## [자료]

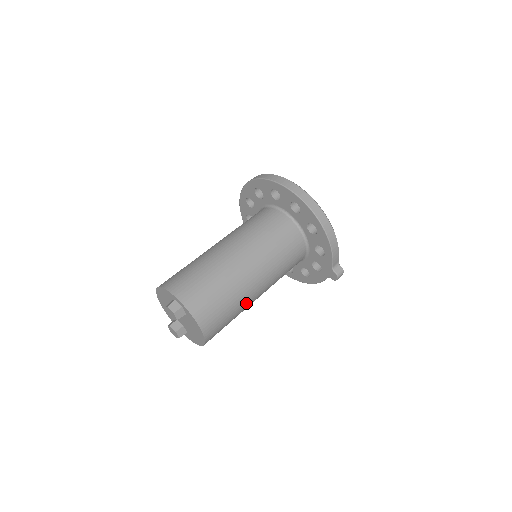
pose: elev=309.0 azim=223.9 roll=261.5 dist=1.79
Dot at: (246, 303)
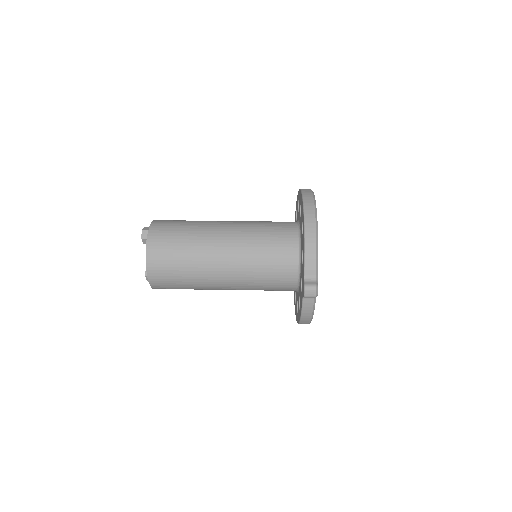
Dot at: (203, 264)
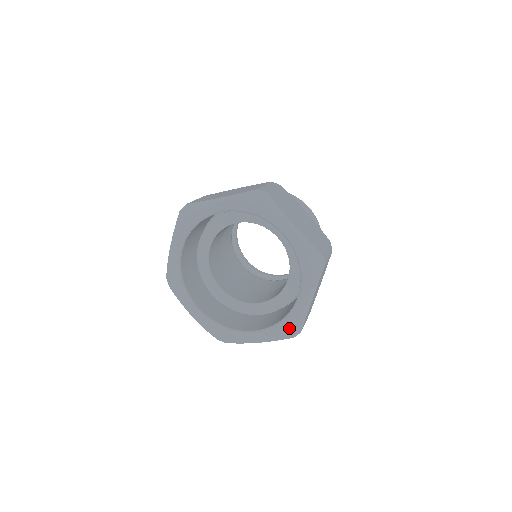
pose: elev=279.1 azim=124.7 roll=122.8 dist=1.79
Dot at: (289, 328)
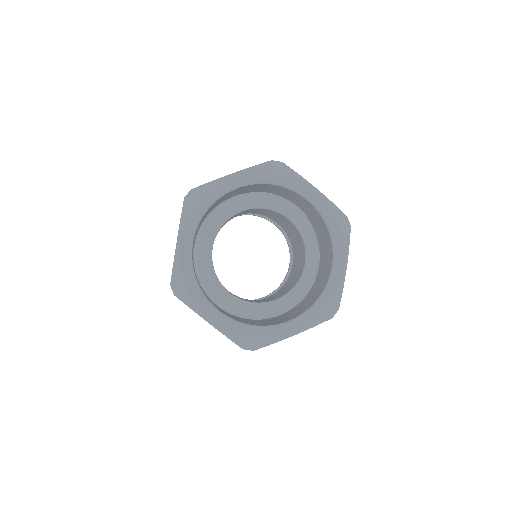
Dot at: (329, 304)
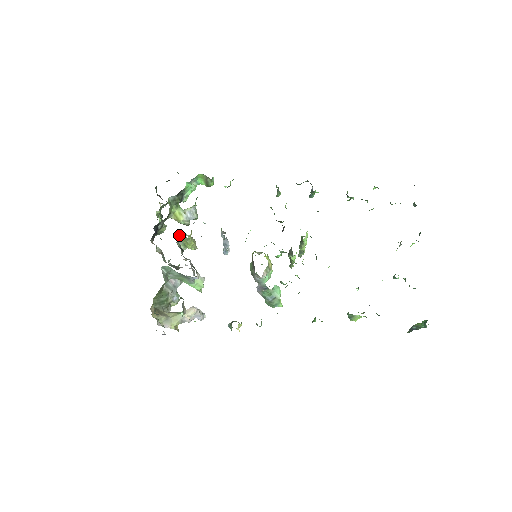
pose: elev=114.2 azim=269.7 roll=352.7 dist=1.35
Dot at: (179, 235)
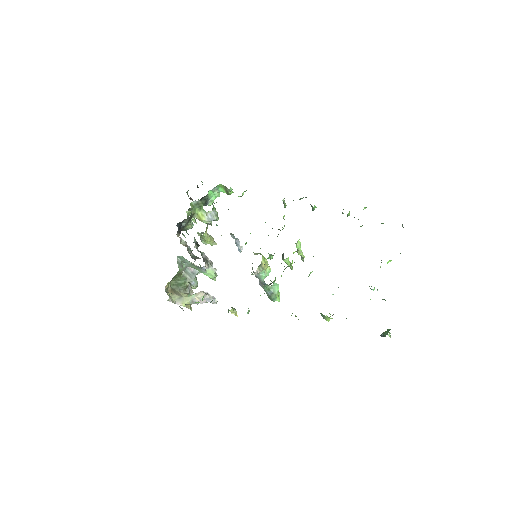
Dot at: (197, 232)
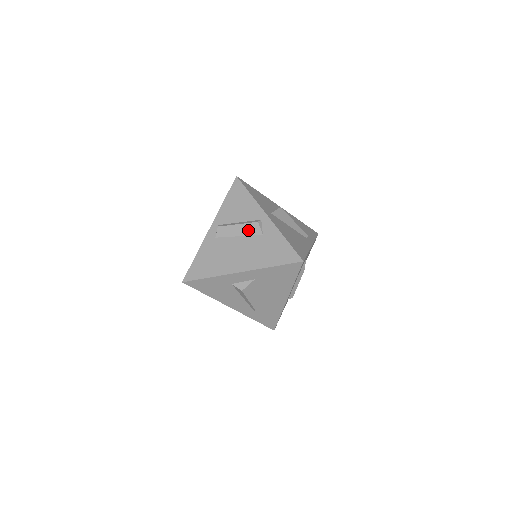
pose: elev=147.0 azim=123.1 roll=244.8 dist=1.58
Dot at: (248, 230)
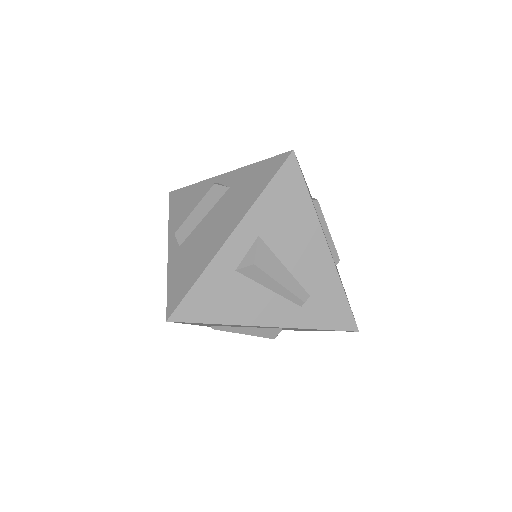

## [주어진 문제]
위의 줄들에서 "pose"를 모두 "camera"(으)로 고쳐 다시 써 주세요. 나머지는 그대로 두고, 그림은 답에 넣지 마세요.

## [문제 풀이]
camera: elev=309.0 azim=223.9 roll=261.5 dist=1.79
Dot at: (246, 303)
Dot at: (203, 264)
camera: elev=279.1 azim=124.7 roll=122.8 dist=1.79
Dot at: (289, 328)
Dot at: (329, 304)
camera: elev=114.2 azim=269.7 roll=352.7 dist=1.35
Dot at: (179, 235)
Dot at: (197, 232)
camera: elev=147.0 azim=123.1 roll=244.8 dist=1.58
Dot at: (248, 230)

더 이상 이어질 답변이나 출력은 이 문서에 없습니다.